A move to a modern building, most likely beside St Vincent’s hospital, is the top priority for her term in office. In the meantime she is busy trying to raise funds, and has set up a foundation headed by former ESB head Pádraig MacManus.

Raised in Raheny, Dublin, she is not from a medical family. The decision to become a doctor was an early one, from the time she got her first Fisher Price doctor’s kit for Christmas. After studying medicine in UCD, she followed the usual peripatetic route of junior doctors, with spells in many of the main Irish hospitals and a fellowship in Birmingham.

Her speciality is in foetal medicines, which means that she often deals with the kind of complex and high-risk pregnancies which are at the heart of the current debate.

Gender hasn’t been an issue in her career. “No one is bothered so long as I can do the job.”

She sees her elevation as the natural result of the rise in women studying medicine and then becoming consultants; one-third of the consultants in Holles Street are now female.

Female master

This month Dr Sharon Sheehan became the second female master when she was appointed to the post in the Coombe women’s hospital.

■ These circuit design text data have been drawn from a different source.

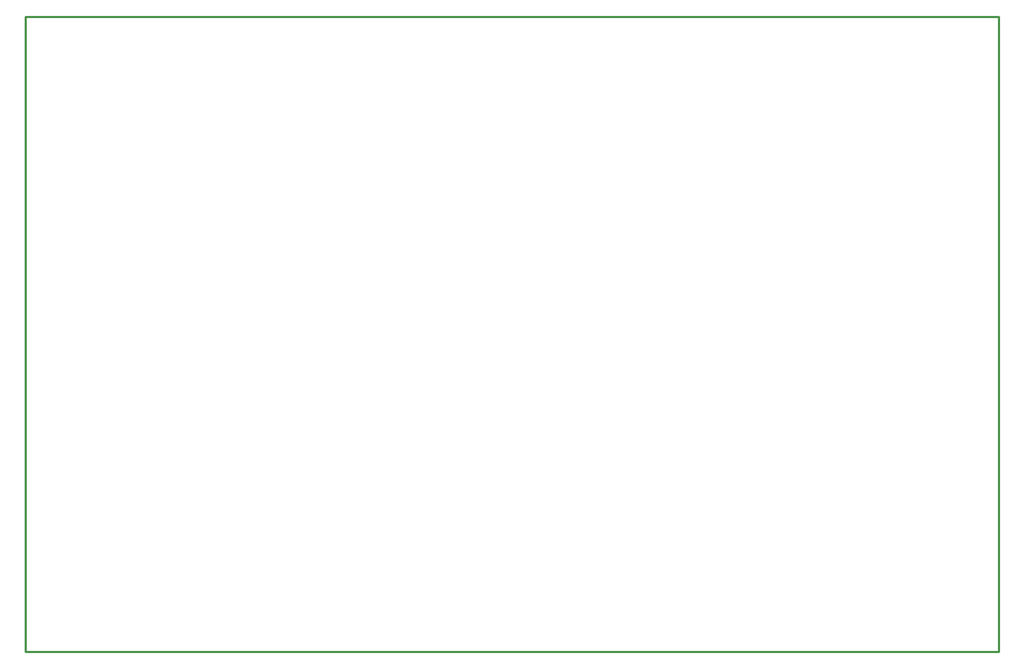
<source format=gko>
%FSLAX43Y43*%
%MOMM*%
%SFA1B1*%

%IPPOS*%
%ADD20C,0.253999*%
%LNlp_led_cube_8x8x8-1*%
%LPD*%
G54D20*
X25399Y120014D02*
X139064D01*
X25399Y45719D02*
Y120014D01*
X139064Y45719D02*
Y120014D01*
X25399Y45719D02*
X139064D01*
M02*
</source>
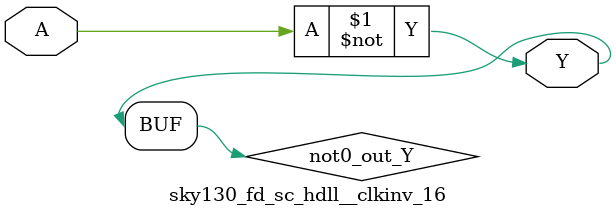
<source format=v>
/*
 * Copyright 2020 The SkyWater PDK Authors
 *
 * Licensed under the Apache License, Version 2.0 (the "License");
 * you may not use this file except in compliance with the License.
 * You may obtain a copy of the License at
 *
 *     https://www.apache.org/licenses/LICENSE-2.0
 *
 * Unless required by applicable law or agreed to in writing, software
 * distributed under the License is distributed on an "AS IS" BASIS,
 * WITHOUT WARRANTIES OR CONDITIONS OF ANY KIND, either express or implied.
 * See the License for the specific language governing permissions and
 * limitations under the License.
 *
 * SPDX-License-Identifier: Apache-2.0
*/


`ifndef SKY130_FD_SC_HDLL__CLKINV_16_FUNCTIONAL_V
`define SKY130_FD_SC_HDLL__CLKINV_16_FUNCTIONAL_V

/**
 * clkinv: Clock tree inverter.
 *
 * Verilog simulation functional model.
 */

`timescale 1ns / 1ps
`default_nettype none

`celldefine
module sky130_fd_sc_hdll__clkinv_16 (
    Y,
    A
);

    // Module ports
    output Y;
    input  A;

    // Local signals
    wire not0_out_Y;

    //  Name  Output      Other arguments
    not not0 (not0_out_Y, A              );
    buf buf0 (Y         , not0_out_Y     );

endmodule
`endcelldefine

`default_nettype wire
`endif  // SKY130_FD_SC_HDLL__CLKINV_16_FUNCTIONAL_V

</source>
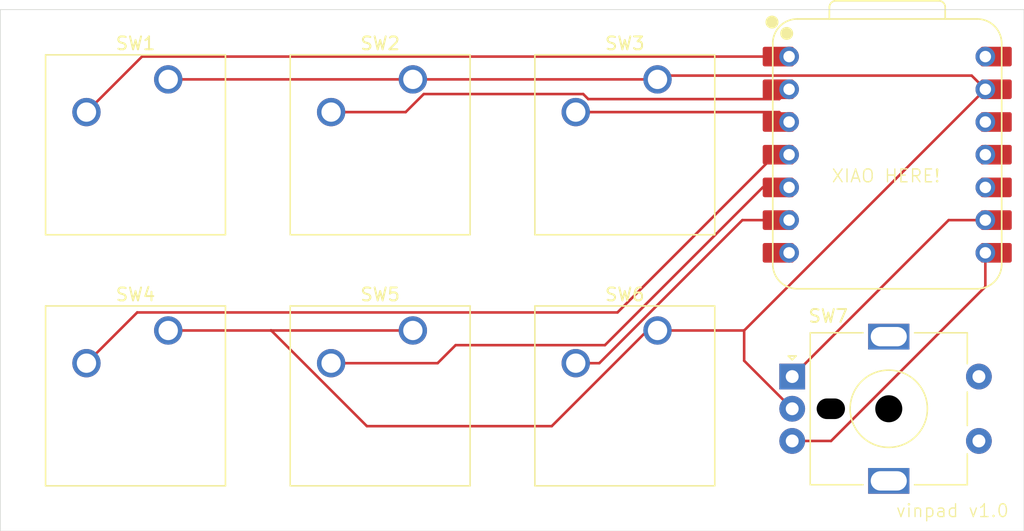
<source format=kicad_pcb>
(kicad_pcb
	(version 20241229)
	(generator "pcbnew")
	(generator_version "9.0")
	(general
		(thickness 1.6)
		(legacy_teardrops no)
	)
	(paper "A4")
	(layers
		(0 "F.Cu" signal)
		(2 "B.Cu" signal)
		(9 "F.Adhes" user "F.Adhesive")
		(11 "B.Adhes" user "B.Adhesive")
		(13 "F.Paste" user)
		(15 "B.Paste" user)
		(5 "F.SilkS" user "F.Silkscreen")
		(7 "B.SilkS" user "B.Silkscreen")
		(1 "F.Mask" user)
		(3 "B.Mask" user)
		(17 "Dwgs.User" user "User.Drawings")
		(19 "Cmts.User" user "User.Comments")
		(21 "Eco1.User" user "User.Eco1")
		(23 "Eco2.User" user "User.Eco2")
		(25 "Edge.Cuts" user)
		(27 "Margin" user)
		(31 "F.CrtYd" user "F.Courtyard")
		(29 "B.CrtYd" user "B.Courtyard")
		(35 "F.Fab" user)
		(33 "B.Fab" user)
		(39 "User.1" user)
		(41 "User.2" user)
		(43 "User.3" user)
		(45 "User.4" user)
	)
	(setup
		(pad_to_mask_clearance 0)
		(allow_soldermask_bridges_in_footprints no)
		(tenting front back)
		(pcbplotparams
			(layerselection 0x00000000_00000000_55555555_5755f5ff)
			(plot_on_all_layers_selection 0x00000000_00000000_00000000_00000000)
			(disableapertmacros no)
			(usegerberextensions no)
			(usegerberattributes yes)
			(usegerberadvancedattributes yes)
			(creategerberjobfile yes)
			(dashed_line_dash_ratio 12.000000)
			(dashed_line_gap_ratio 3.000000)
			(svgprecision 4)
			(plotframeref no)
			(mode 1)
			(useauxorigin no)
			(hpglpennumber 1)
			(hpglpenspeed 20)
			(hpglpendiameter 15.000000)
			(pdf_front_fp_property_popups yes)
			(pdf_back_fp_property_popups yes)
			(pdf_metadata yes)
			(pdf_single_document no)
			(dxfpolygonmode yes)
			(dxfimperialunits yes)
			(dxfusepcbnewfont yes)
			(psnegative no)
			(psa4output no)
			(plot_black_and_white yes)
			(sketchpadsonfab no)
			(plotpadnumbers no)
			(hidednponfab no)
			(sketchdnponfab yes)
			(crossoutdnponfab yes)
			(subtractmaskfromsilk no)
			(outputformat 1)
			(mirror no)
			(drillshape 1)
			(scaleselection 1)
			(outputdirectory "")
		)
	)
	(net 0 "")
	(net 1 "GND")
	(net 2 "Net-(U1-GPIO29{slash}ADC3{slash}A3)")
	(net 3 "Net-(U1-GPIO1{slash}RX)")
	(net 4 "Net-(U1-GPIO26{slash}ADC0{slash}A0)")
	(net 5 "Net-(U1-GPIO2{slash}SCK)")
	(net 6 "Net-(U1-GPIO6{slash}SDA)")
	(net 7 "Net-(U1-GPIO7{slash}SCL)")
	(net 8 "+5V")
	(net 9 "Net-(U1-GPIO27{slash}ADC1{slash}A1)")
	(net 10 "Net-(U1-GPIO28{slash}ADC2{slash}A2)")
	(net 11 "unconnected-(U1-GPIO4{slash}MISO-Pad10)")
	(net 12 "unconnected-(U1-3V3-Pad12)")
	(net 13 "unconnected-(U1-GPIO0{slash}TX-Pad7)")
	(net 14 "unconnected-(U1-GPIO3{slash}MOSI-Pad11)")
	(footprint "Button_Switch_Keyboard:SW_Cherry_MX_1.00u_PCB" (layer "F.Cu") (at 191.04 45.42))
	(footprint "Button_Switch_Keyboard:SW_Cherry_MX_1.00u_PCB" (layer "F.Cu") (at 172.04 64.92))
	(footprint "Button_Switch_Keyboard:SW_Cherry_MX_1.00u_PCB" (layer "F.Cu") (at 191.04 64.92))
	(footprint "Rotary_Encoder:RotaryEncoder_Alps_EC11E-Switch_Vertical_H20mm_MountingHoles" (layer "F.Cu") (at 201.5 68.5))
	(footprint "Button_Switch_Keyboard:SW_Cherry_MX_1.00u_PCB" (layer "F.Cu") (at 153.04 45.42))
	(footprint "OPL:XIAO-RP2040-DIP" (layer "F.Cu") (at 208.88 51.2685))
	(footprint "Button_Switch_Keyboard:SW_Cherry_MX_1.00u_PCB" (layer "F.Cu") (at 172.04 45.42))
	(footprint "Button_Switch_Keyboard:SW_Cherry_MX_1.00u_PCB" (layer "F.Cu") (at 153.04 64.92))
	(gr_rect
		(start 140 40)
		(end 219.5 80.5)
		(stroke
			(width 0.05)
			(type default)
		)
		(fill no)
		(layer "Edge.Cuts")
		(uuid "908d8aeb-7ed7-4ab7-b85e-48f9c63a32b7")
	)
	(gr_text "XIAO HERE!"
		(at 204.5 53.5 0)
		(layer "F.SilkS")
		(uuid "cc623d6a-d08d-4306-ab05-69eb52d66f86")
		(effects
			(font
				(size 1 1)
				(thickness 0.1)
			)
			(justify left bottom)
		)
	)
	(gr_text "vinpad v1.0"
		(at 209.5 79.5 0)
		(layer "F.SilkS")
		(uuid "fb73dc1e-f148-4aae-8468-7eef4f6fec60")
		(effects
			(font
				(size 1 1)
				(thickness 0.1)
			)
			(justify left bottom)
		)
	)
	(segment
		(start 172.04 45.42)
		(end 153.04 45.42)
		(width 0.2)
		(layer "F.Cu")
		(net 1)
		(uuid "01a1af94-50a9-4bb4-aa34-b2fcf6650761")
	)
	(segment
		(start 201.5 71)
		(end 197.7685 67.2685)
		(width 0.2)
		(layer "F.Cu")
		(net 1)
		(uuid "18e2e61e-e171-4bd6-a525-111fe5a3d71d")
	)
	(segment
		(start 161 64.92)
		(end 153.04 64.92)
		(width 0.2)
		(layer "F.Cu")
		(net 1)
		(uuid "27f3ca70-a438-41bd-9d08-7d395141ed3f")
	)
	(segment
		(start 182.824184 72.351)
		(end 168.46947 72.351)
		(width 0.2)
		(layer "F.Cu")
		(net 1)
		(uuid "2b7e3f7c-8edb-4fb0-9c8e-7d6558097124")
	)
	(segment
		(start 161.03847 64.92)
		(end 161 64.92)
		(width 0.2)
		(layer "F.Cu")
		(net 1)
		(uuid "305f293e-7ab8-4e34-8d2b-1c7a61b2747c")
	)
	(segment
		(start 191.3345 45.1255)
		(end 191.04 45.42)
		(width 0.2)
		(layer "F.Cu")
		(net 1)
		(uuid "44f02848-4879-46ff-9560-0388c980ae52")
	)
	(segment
		(start 190.255184 64.92)
		(end 182.824184 72.351)
		(width 0.2)
		(layer "F.Cu")
		(net 1)
		(uuid "473c8fc7-bdc6-43aa-b545-8f0f5e7a0cfd")
	)
	(segment
		(start 216.5 46.1885)
		(end 215.437 45.1255)
		(width 0.2)
		(layer "F.Cu")
		(net 1)
		(uuid "4aaa275d-54b3-404d-bbfa-17f4e6632fe7")
	)
	(segment
		(start 197.7685 67.2685)
		(end 197.7685 64.92)
		(width 0.2)
		(layer "F.Cu")
		(net 1)
		(uuid "5e9db115-5227-45fb-98a3-00059724a7f8")
	)
	(segment
		(start 191.04 45.42)
		(end 172.04 45.42)
		(width 0.2)
		(layer "F.Cu")
		(net 1)
		(uuid "699aa946-2615-45cd-8477-793da5aa846e")
	)
	(segment
		(start 168.46947 72.351)
		(end 161.03847 64.92)
		(width 0.2)
		(layer "F.Cu")
		(net 1)
		(uuid "8988c6c5-b06a-46b2-9fd0-8fff892e4e0a")
	)
	(segment
		(start 191.04 64.92)
		(end 197.7685 64.92)
		(width 0.2)
		(layer "F.Cu")
		(net 1)
		(uuid "b1e0d464-0150-447a-8483-084e370b4937")
	)
	(segment
		(start 215.437 45.1255)
		(end 191.3345 45.1255)
		(width 0.2)
		(layer "F.Cu")
		(net 1)
		(uuid "b9e9f6f4-6898-4a5c-89e6-51affc2d1272")
	)
	(segment
		(start 191.04 64.92)
		(end 190.255184 64.92)
		(width 0.2)
		(layer "F.Cu")
		(net 1)
		(uuid "c81c1851-6a37-4545-87de-854c0c4c3b0a")
	)
	(segment
		(start 197.7685 64.92)
		(end 216.5 46.1885)
		(width 0.2)
		(layer "F.Cu")
		(net 1)
		(uuid "eaaa6af7-4293-4db1-894e-77a4a0187cf2")
	)
	(segment
		(start 161 64.92)
		(end 172.04 64.92)
		(width 0.2)
		(layer "F.Cu")
		(net 1)
		(uuid "f897e4d8-7fc9-4994-b671-0a36baf0e513")
	)
	(segment
		(start 187.93187 63.519)
		(end 200.18237 51.2685)
		(width 0.2)
		(layer "F.Cu")
		(net 2)
		(uuid "1ff88f13-8882-422b-a967-85ab19e713d1")
	)
	(segment
		(start 200.18237 51.2685)
		(end 201.26 51.2685)
		(width 0.2)
		(layer "F.Cu")
		(net 2)
		(uuid "36b76a69-0e72-4b5b-8738-60d5bfe682bc")
	)
	(segment
		(start 150.631 63.519)
		(end 187.93187 63.519)
		(width 0.2)
		(layer "F.Cu")
		(net 2)
		(uuid "7a091aca-4567-408f-bda6-aae4571d4781")
	)
	(segment
		(start 146.69 67.46)
		(end 150.631 63.519)
		(width 0.2)
		(layer "F.Cu")
		(net 2)
		(uuid "b3f72d8c-4a4d-4d82-a6b2-08eaec4cc399")
	)
	(segment
		(start 204.518687 73.5)
		(end 216.5 61.518687)
		(width 0.2)
		(layer "F.Cu")
		(net 3)
		(uuid "1094e004-54dc-4856-86d3-c9ac03a178e7")
	)
	(segment
		(start 201.5 73.5)
		(end 204.518687 73.5)
		(width 0.2)
		(layer "F.Cu")
		(net 3)
		(uuid "3ba3b230-96a1-4d5f-8fe2-29b511eb07c9")
	)
	(segment
		(start 216.5 61.518687)
		(end 216.5 58.8885)
		(width 0.2)
		(layer "F.Cu")
		(net 3)
		(uuid "bb7dc5bc-c433-483b-8468-62c60ab4f0a6")
	)
	(segment
		(start 151.0015 43.6485)
		(end 201.26 43.6485)
		(width 0.2)
		(layer "F.Cu")
		(net 4)
		(uuid "28478880-070f-4c9f-a481-2b17da62194a")
	)
	(segment
		(start 146.69 47.96)
		(end 151.0015 43.6485)
		(width 0.2)
		(layer "F.Cu")
		(net 4)
		(uuid "a39484d4-02ba-4358-a520-edcff95c1b43")
	)
	(segment
		(start 213.6515 56.3485)
		(end 216.5 56.3485)
		(width 0.2)
		(layer "F.Cu")
		(net 5)
		(uuid "7010fa6c-4a9d-4b4b-b703-cb28bfa21b31")
	)
	(segment
		(start 201.5 68.5)
		(end 213.6515 56.3485)
		(width 0.2)
		(layer "F.Cu")
		(net 5)
		(uuid "920a5b65-05c0-43e9-a45d-252d748f035c")
	)
	(segment
		(start 173.96 67.46)
		(end 175.361 66.059)
		(width 0.2)
		(layer "F.Cu")
		(net 6)
		(uuid "0f4f53f1-55fe-4c82-9a24-987b3d445937")
	)
	(segment
		(start 199.209 53.8085)
		(end 200.425 53.8085)
		(width 0.2)
		(layer "F.Cu")
		(net 6)
		(uuid "27d0b72f-f378-4d03-a45e-ecf3fe3ae268")
	)
	(segment
		(start 186.9585 66.059)
		(end 199.209 53.8085)
		(width 0.2)
		(layer "F.Cu")
		(net 6)
		(uuid "4bacb592-bdf7-4cd2-867c-6461b1905a60")
	)
	(segment
		(start 175.361 66.059)
		(end 186.9585 66.059)
		(width 0.2)
		(layer "F.Cu")
		(net 6)
		(uuid "879978ee-5559-4eb9-b5ab-60d4ffeca538")
	)
	(segment
		(start 165.69 67.46)
		(end 173.96 67.46)
		(width 0.2)
		(layer "F.Cu")
		(net 6)
		(uuid "ec3c4c19-4e0c-4ab1-809d-57898fce3362")
	)
	(segment
		(start 197.630186 56.3485)
		(end 201.26 56.3485)
		(width 0.2)
		(layer "F.Cu")
		(net 7)
		(uuid "b99c1941-b385-4dd2-babb-15f903ccace0")
	)
	(segment
		(start 186.518686 67.46)
		(end 197.630186 56.3485)
		(width 0.2)
		(layer "F.Cu")
		(net 7)
		(uuid "c9d00f9b-c226-4e51-9654-68a0ef3c5de1")
	)
	(segment
		(start 184.69 67.46)
		(end 186.518686 67.46)
		(width 0.2)
		(layer "F.Cu")
		(net 7)
		(uuid "ea683331-f457-40c0-9716-fcdf4ed8e2ec")
	)
	(segment
		(start 185.270314 46.559)
		(end 172.882314 46.559)
		(width 0.2)
		(layer "F.Cu")
		(net 9)
		(uuid "0f9fc92e-065c-41fb-95db-83d133d6bf12")
	)
	(segment
		(start 172.882314 46.559)
		(end 171.481314 47.96)
		(width 0.2)
		(layer "F.Cu")
		(net 9)
		(uuid "1412199c-855c-4ff1-a9f3-137eaeae6e95")
	)
	(segment
		(start 171.481314 47.96)
		(end 165.69 47.96)
		(width 0.2)
		(layer "F.Cu")
		(net 9)
		(uuid "32bd44d6-b15c-41c1-984e-56fd206ccb9c")
	)
	(segment
		(start 200.498001 46.950499)
		(end 185.661813 46.950499)
		(width 0.2)
		(layer "F.Cu")
		(net 9)
		(uuid "70568983-e502-4275-aab7-5bccd6fc4508")
	)
	(segment
		(start 201.26 46.1885)
		(end 200.498001 46.950499)
		(width 0.2)
		(layer "F.Cu")
		(net 9)
		(uuid "cb26d56f-7128-4f9b-8500-1d09da0d3b04")
	)
	(segment
		(start 185.661813 46.950499)
		(end 185.270314 46.559)
		(width 0.2)
		(layer "F.Cu")
		(net 9)
		(uuid "cf7b0215-c8c4-46b9-b4f4-3ef91ebfda4e")
	)
	(segment
		(start 184.69 47.96)
		(end 200.4915 47.96)
		(width 0.2)
		(layer "F.Cu")
		(net 10)
		(uuid "36bc7d48-b570-448c-942b-172ce5d0c098")
	)
	(segment
		(start 200.4915 47.96)
		(end 201.26 48.7285)
		(width 0.2)
		(layer "F.Cu")
		(net 10)
		(uuid "bfbb586f-ac72-4bb4-b891-247554826ecb")
	)
	(embedded_fonts no)
)

</source>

Outside work Mahony, likes to run a few 10kms a week “to keep my head clear”, and says she will read “anything, but especially history”. She credits a supportive but publicity-shy husband, who also works in the health service, as well as helpful colleagues, for helping her keep the show on the road.

Thus far she seems to have escaped the rancour that can attach to the abortion debate. Or perhaps all of that seems relatively unimportant compared with a job where, she says, “the good days are fantastic but the bad days can be desperate”.